Thursday, 17 July 2014
Pursuit of happiness: "The Golden Dream"
Along with superhero movies, migration tales will go down as the growth industry of early 21st century cinema, and in the conjunction of the two you might see a sign, damning or otherwise, of the direction the Western world is heading in. Diego Quemada-Diez's The Golden Dream follows in the footsteps of Cary Joji Fukunaga's Sin Nombre in plotting a quest for what is, both literally and figuratively, upward mobility: that of a quartet of teenagers heading from their Guatemalan home to what they hope will be a bright new dawn in the North. I hardly need brief you that their progress will not exactly be smooth, a fact reflected in the high drop-out rate; the attentions of grafting local police, the whims of gangs controlling the territories the four pass through, and the last-act arrival of the migra (border patrol) will all, eventually, exert the heaviest of tolls.
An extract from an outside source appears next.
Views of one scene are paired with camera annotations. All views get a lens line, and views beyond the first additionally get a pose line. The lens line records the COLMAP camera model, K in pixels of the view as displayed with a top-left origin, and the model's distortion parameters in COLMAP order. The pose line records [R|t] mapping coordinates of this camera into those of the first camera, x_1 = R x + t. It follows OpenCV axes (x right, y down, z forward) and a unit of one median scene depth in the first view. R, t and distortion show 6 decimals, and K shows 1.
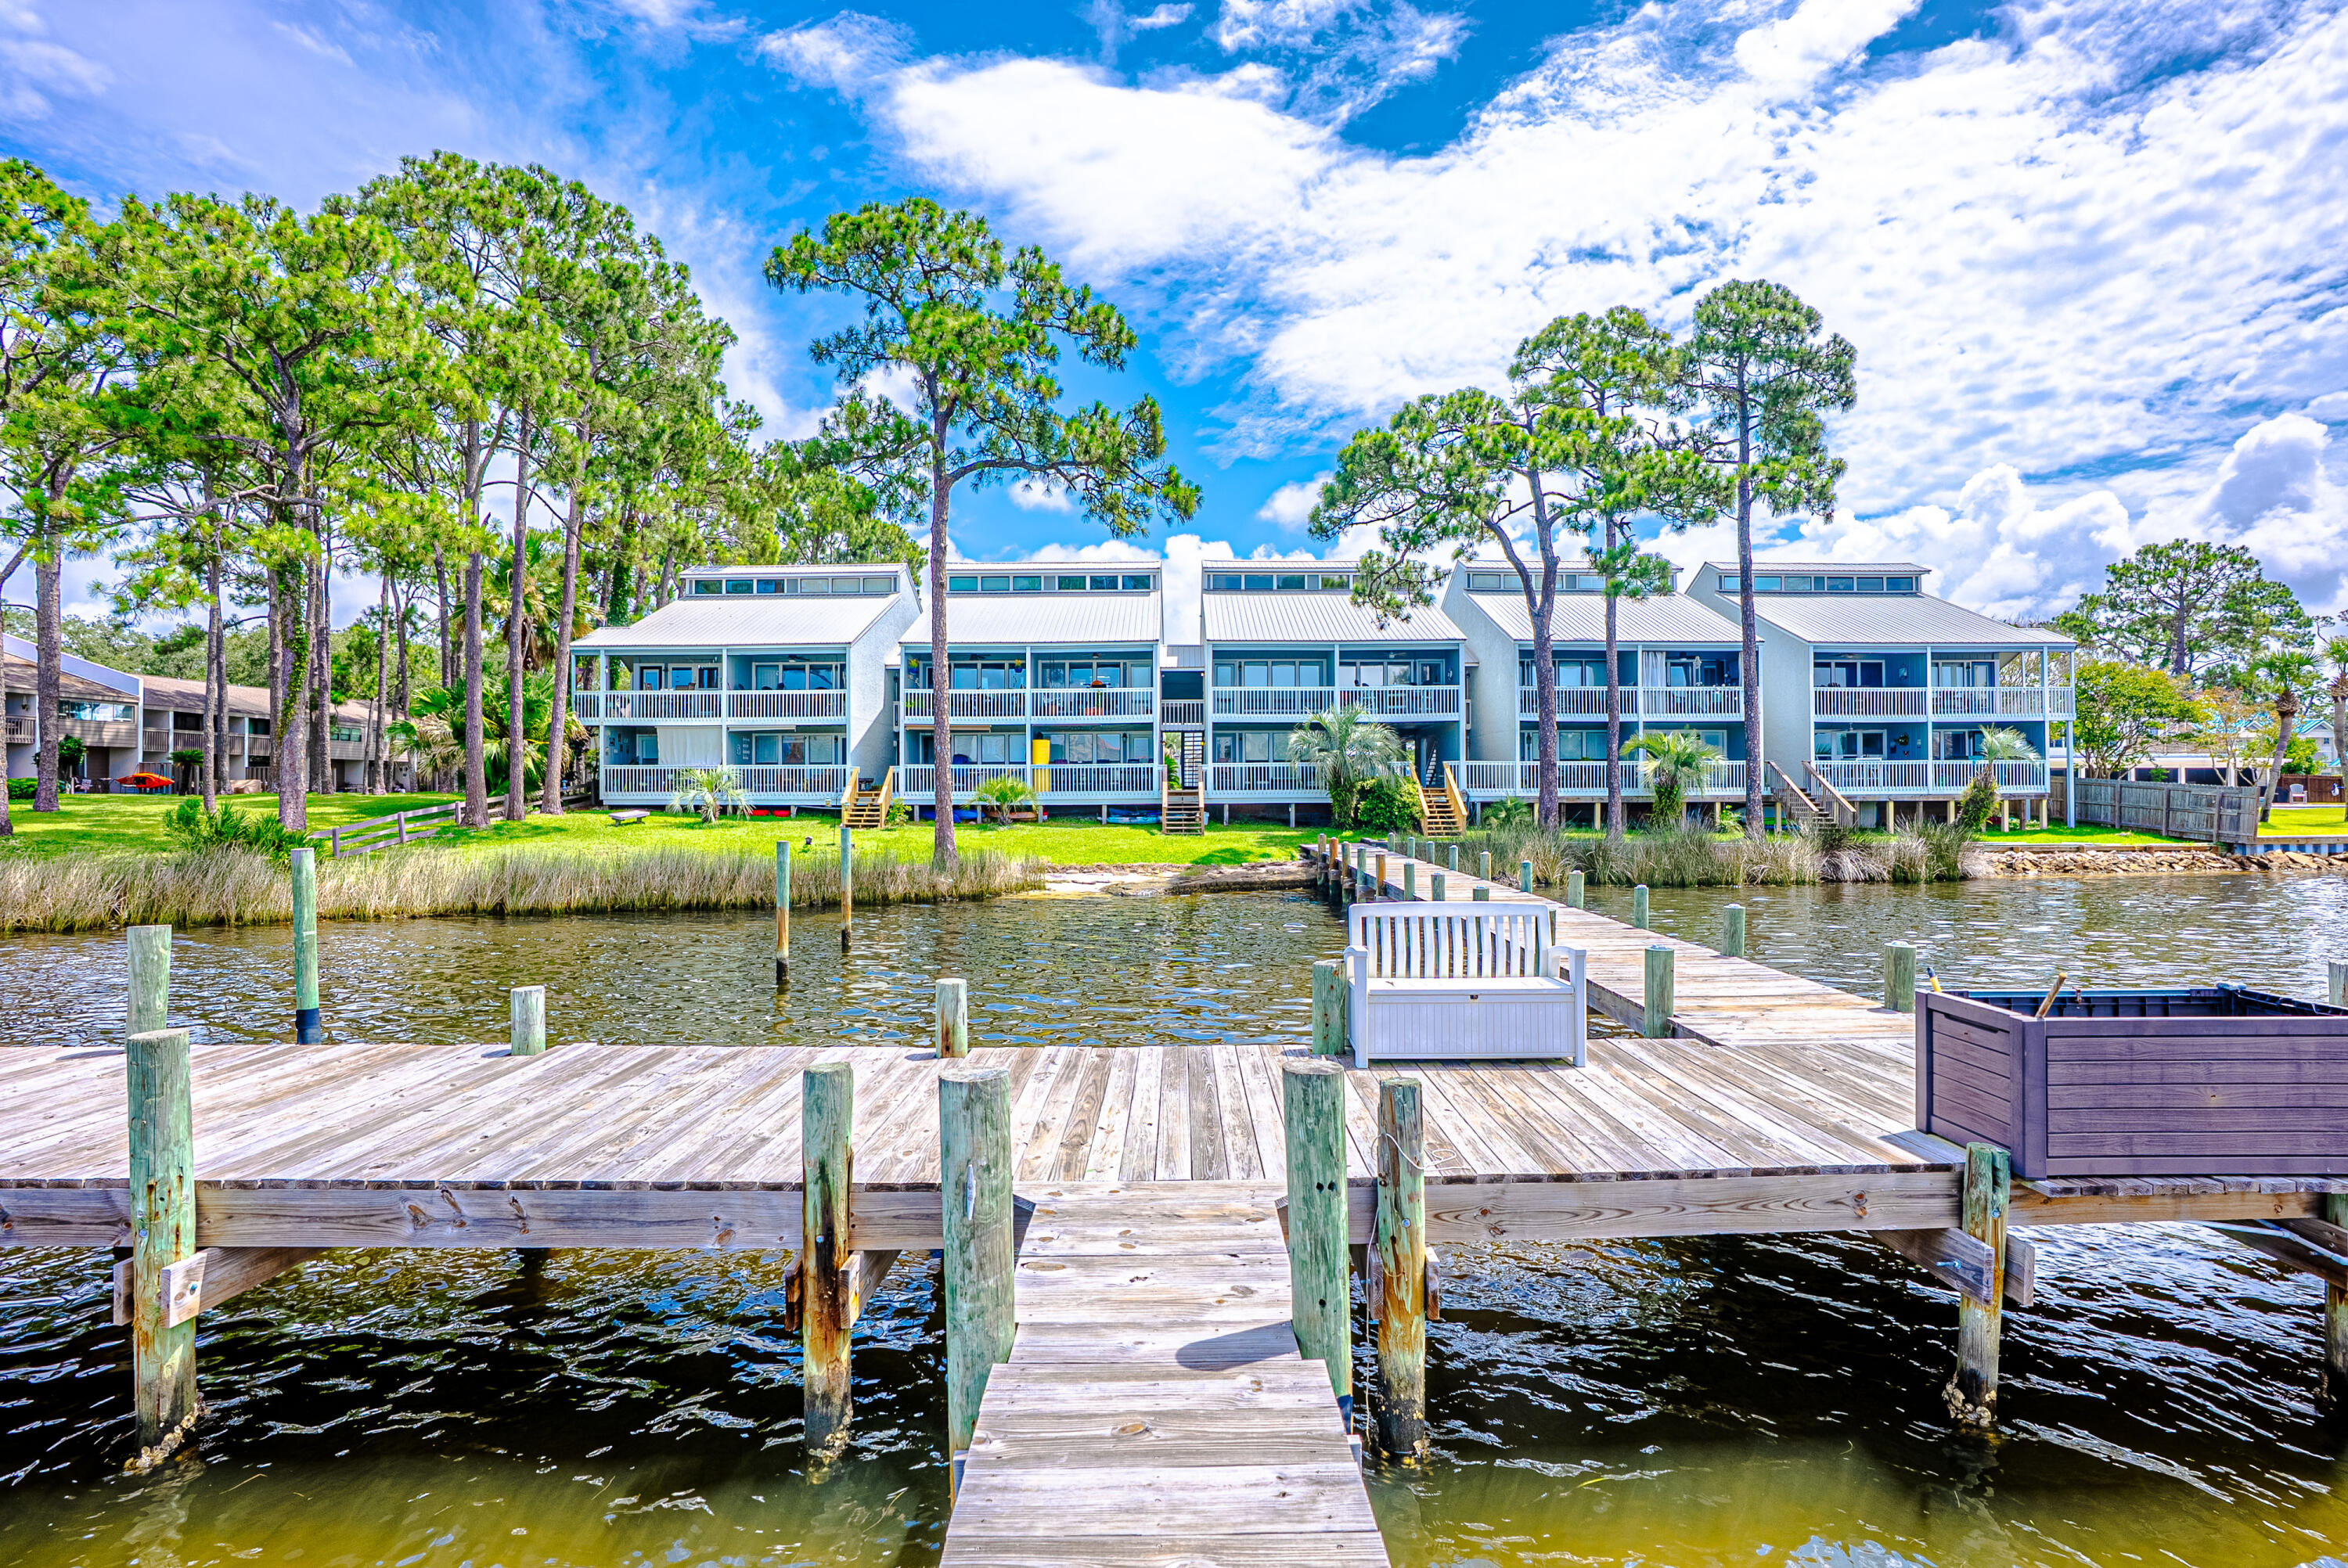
lens RADIAL K [[1111.8, 0, 1185.3], [0, 1111.8, 772.1], [0, 0, 1]] dist [-0.069579, 0.028181]
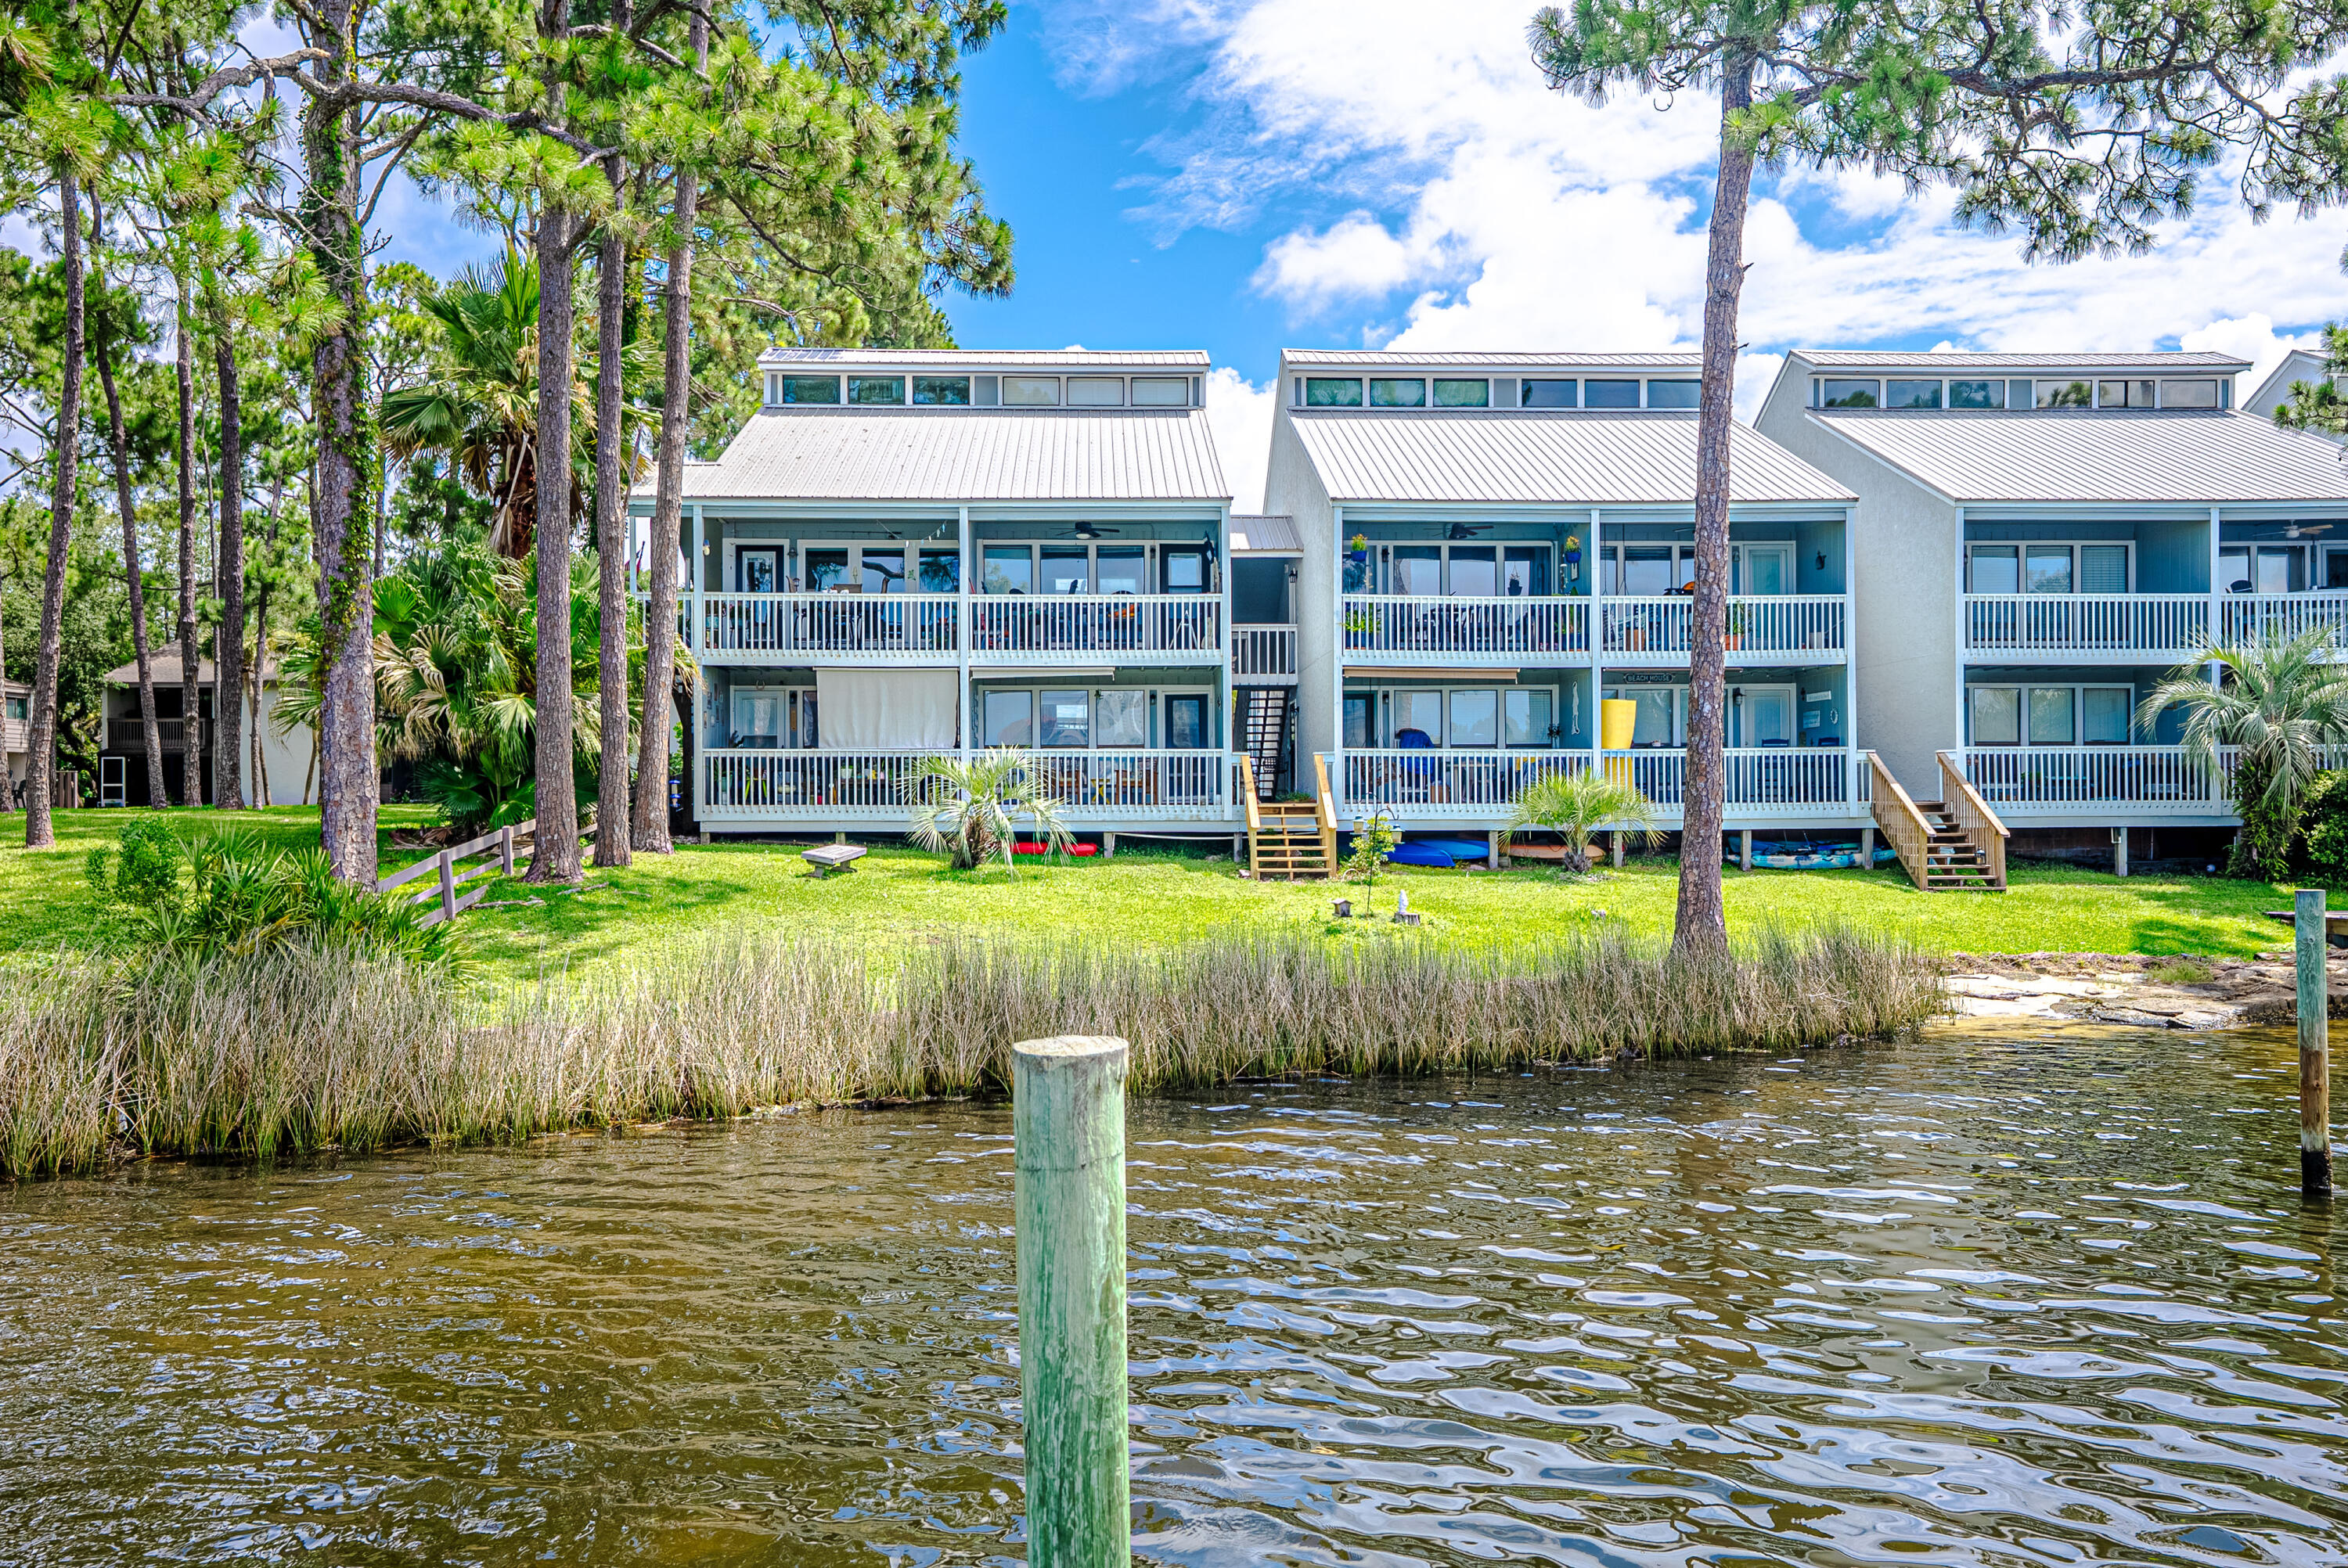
lens RADIAL K [[1932.9, 0, 1181.0], [0, 1932.9, 723.0], [0, 0, 1]] dist [0.016409, 0.000067]
pose [[0.998553, 0.002023, 0.053743, -0.373171], [-0.000656, 0.999676, -0.025430, 0.003884], [-0.053777, 0.025357, 0.998231, 0.148381]]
One of Quemada-Diez's aims here appears to be explicitly political: to dramatise how the war currently being waged in some quarters on economic migrants has become as pointless (and, in some cases, as deadly) as the war long waged on drugs. If we are going to treat people as downtrodden serfs - getting them to sew our shirts and stitch our trainers, and then expecting them to sift through our discarded packaging for any recompense - we shouldn't be surprised if they and their children make a run for it, or attempt to pull themselves up onto the same trains that carry this cargo from one territory to another, or if, upon arrival, they then rise up out of the sewers and try to grab themselves a piece of the real action. Since turbo-capitalism is apparently determined to deprive all but a select few of their homes, it may, in fact, be more humane - and almost certainly beneficial for the economy - for our leaders to secure these pilgrims' safe passage, rather than seeking to impede their progress.
Quemada-Diez served his apprenticeship under Ken Loach, and the latter's influence can be felt not just in the politics and the desire to roam widely while treading lightly, but in the film's remarkable economy of gesture. One shot of a sprawling Guatemalan rubbish dump is enough to suggest what these kids are escaping from; long stretches are reliant on faces rather than dialogue to convey character and mood. Heading up this expedition is Juan (Brandon López), whose fierce countenance, leavened with passing half-smiles, comes to stick with you, suggestive as it is of a single-minded determination to get from here to there; we're left to wonder whether his self-serving tendencies - pointed up in an early deviation to furnish himself with a pair of cowboy boots - are a liability or an asset on journeys such as these. (You could argue the marketplace now demands them.)
Juan makes an obvious yet appreciable contrast with the open-faced "Osvaldo" - actually, Juan's girlfriend Sara (Karen Martinez), introduced taping down her breasts and cutting off her hair so as to pass as a boy, for a girl in a dirt-poor country is, we learn (if we didn't already know), an easy target. Then there is Chauk (Rodolfo Dominguez), whose darker skin and non-existent Spanish mark him as an escapee from the rainforest - an outsider even within this band of outsiders, who tags doggedly along behind his contemporaries, seemingly in the hope of making new friends as much as anything. The facetime tactic has a devastating effect in an early moment of wordless despair when one of their party realises they don't have the courage or energy required to go any further, and must resign themselves to a shitty life picking through the cast-offs of never-more-distant rich folk - a small, slow-dawning moment that nevertheless has huge impact.
That's much the way of the film entire, as it happens. Where Sin Nombre had a sweep that showed exactly where Fukunaga was heading - to the crane shots of HBO's True Detective - the Quemada-Diez approach is intimate and hand-held: it seeks to get among these kids rather than merely observing their suffering, guided less by any grand romantic sense of trajectory than a simple desire to show what its subjects might actually do over the long-haul plod to the North. Juan steals a chicken from a farm out of abject hunger, only to falter when he realises he doesn't have it in him to kill the creature (a weakness, in this socio-economic context, and one that will come back to mock him come the finale); there's a lot of semi-purposeful wandering and drifting, as the leads scuff their shoes and hit things with sticks.
Quemada-Diez has a honed eye for such textures - the flaking metal of a rusting railcar door, a tangle of vines around a tree, how alien snow might look to anybody raised in heat and dust - and a critical attention to place may be another of the qualities he's inherited from Señor Loach: I'm thinking of one especially eloquent composition late on in which the fence separating a Mexican shantytown from the all-American scrublands adjacent to it dissects the frame with geometrical neatness, vividly dividing the world into haves and have-nots. It will be a rocky ride getting over it, and there may well be only cold comfort on the other side, yet this wholly compelling film permits us to feel every bump and chill alongside its subjects. Over this exceptional hour and forty minutes, Quemada-Diez redraws the map of the world, giving those at the very bottom every bit as much visibility as those of us lucky enough to have come out on top.
The Golden Dream is now showing in selected cinemas.